▸ Exercise description
Write the next paragraph of the passage below on hunter-gatherer self-rule, starting after its final sentence.

▸ Passage for review
***

Imagine living in a world where you are your own boss, in fact where bosses don’t even exist. Hunter-gatherers tend to be very egalitarian; if they do have chiefs they are typically little more than figure-heads with no formal political power. Not only that, unlike 99.999% of people in civilised societies, you are actively involved in the big decisions your society makes like whether or not to go to war; you speak in a public forum, Classical Athen’s style, except your personal view carries about 100 times more weight than any ancient Greek’s (and about 1,000,000,000 times more than a citizen in a modern democracy) since your political unit is so small. Only a fool would consider the power of an infantilisingly insignificant vote every few years to be equivalent.

Plains Indians hunting buffalo

Perhaps this is why hunter-gatherers stand so upright and move so gracefully, as anyone who’s ever watched anthropological documentaries could hardly fail to notice, while the civilized stoop awkwardly, as if crushed beneath the awesome weight of the abstract, impersonal power against which they are utterly helpless.

***

▸ Record excerpts
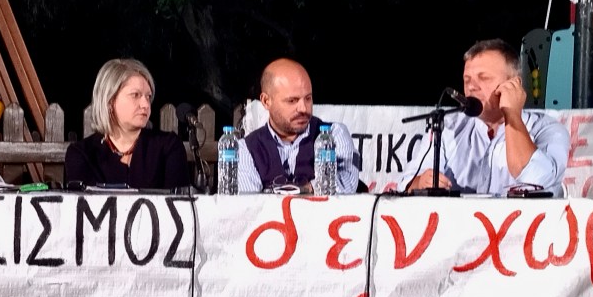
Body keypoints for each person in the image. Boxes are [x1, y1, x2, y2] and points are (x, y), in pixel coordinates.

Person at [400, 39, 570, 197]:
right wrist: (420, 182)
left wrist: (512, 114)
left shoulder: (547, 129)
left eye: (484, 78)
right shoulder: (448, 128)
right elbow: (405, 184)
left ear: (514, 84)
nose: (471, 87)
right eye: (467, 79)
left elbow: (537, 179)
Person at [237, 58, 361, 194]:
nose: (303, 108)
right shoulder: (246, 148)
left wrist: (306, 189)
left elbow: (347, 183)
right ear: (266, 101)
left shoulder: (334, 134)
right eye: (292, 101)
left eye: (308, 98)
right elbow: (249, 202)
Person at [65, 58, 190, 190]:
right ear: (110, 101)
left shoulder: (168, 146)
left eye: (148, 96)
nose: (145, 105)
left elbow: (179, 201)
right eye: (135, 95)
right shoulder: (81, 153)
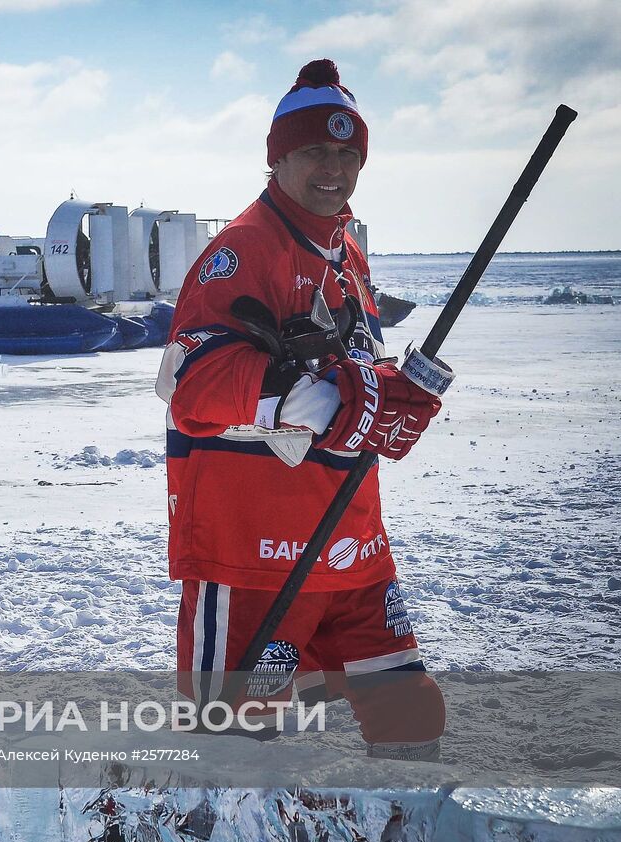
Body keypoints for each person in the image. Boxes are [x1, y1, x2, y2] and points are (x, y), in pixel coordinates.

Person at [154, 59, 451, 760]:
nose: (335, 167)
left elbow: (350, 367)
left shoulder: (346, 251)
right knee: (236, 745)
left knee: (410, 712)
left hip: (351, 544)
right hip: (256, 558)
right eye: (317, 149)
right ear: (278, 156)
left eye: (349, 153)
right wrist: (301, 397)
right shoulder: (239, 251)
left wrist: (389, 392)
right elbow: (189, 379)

***

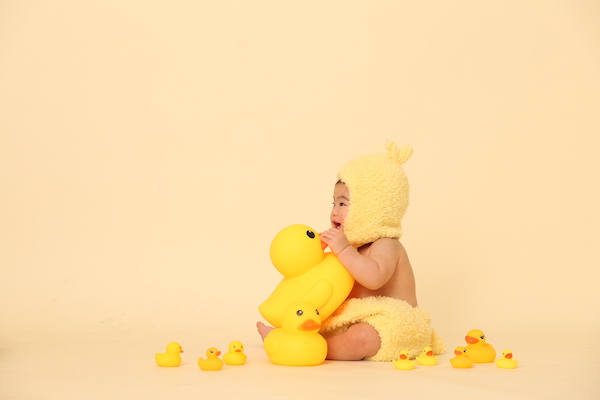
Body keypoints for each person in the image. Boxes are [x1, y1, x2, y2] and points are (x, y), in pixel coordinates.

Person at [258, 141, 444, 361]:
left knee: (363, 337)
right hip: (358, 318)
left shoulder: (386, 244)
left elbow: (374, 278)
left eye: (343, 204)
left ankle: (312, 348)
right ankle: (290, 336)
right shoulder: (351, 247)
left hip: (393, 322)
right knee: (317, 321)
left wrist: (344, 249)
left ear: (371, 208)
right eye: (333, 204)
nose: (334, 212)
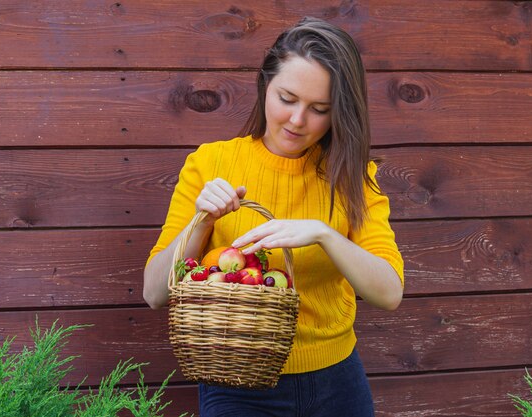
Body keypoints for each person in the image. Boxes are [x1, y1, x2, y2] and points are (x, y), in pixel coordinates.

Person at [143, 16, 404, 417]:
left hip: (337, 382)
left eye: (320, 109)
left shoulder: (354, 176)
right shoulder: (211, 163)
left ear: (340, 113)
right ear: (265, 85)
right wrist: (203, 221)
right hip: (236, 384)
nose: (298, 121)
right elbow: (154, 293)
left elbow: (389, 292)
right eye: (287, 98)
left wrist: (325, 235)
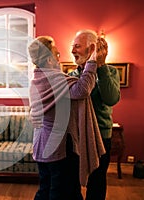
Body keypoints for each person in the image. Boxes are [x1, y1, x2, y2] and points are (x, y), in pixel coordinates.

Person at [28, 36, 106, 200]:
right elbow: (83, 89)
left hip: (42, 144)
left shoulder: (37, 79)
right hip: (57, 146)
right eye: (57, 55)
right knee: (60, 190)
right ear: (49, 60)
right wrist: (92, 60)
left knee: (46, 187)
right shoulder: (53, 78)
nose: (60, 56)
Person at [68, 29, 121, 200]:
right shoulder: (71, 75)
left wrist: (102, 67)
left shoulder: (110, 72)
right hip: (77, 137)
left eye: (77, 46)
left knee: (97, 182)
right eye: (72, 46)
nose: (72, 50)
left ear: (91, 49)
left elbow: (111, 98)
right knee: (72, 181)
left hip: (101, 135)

***

▸ Result below
Something to do with the incredible freedom of knowing you are truly self-reliant and self-determining maybe? Or perhaps that is something to do with their healthy lifestyles and diets. Compared to Westerners, most hunter-gatherers have strength and endurance approaching the super-human. I have seen a documentary in which a 60 year old Amazonian Indian (Huaorani) climbed 11 100 foot trees in a row in pursuit of a monkey, and one in which a San Bushmen pursued a springbok on foot through the desert for over a day until it was too exhausted to move.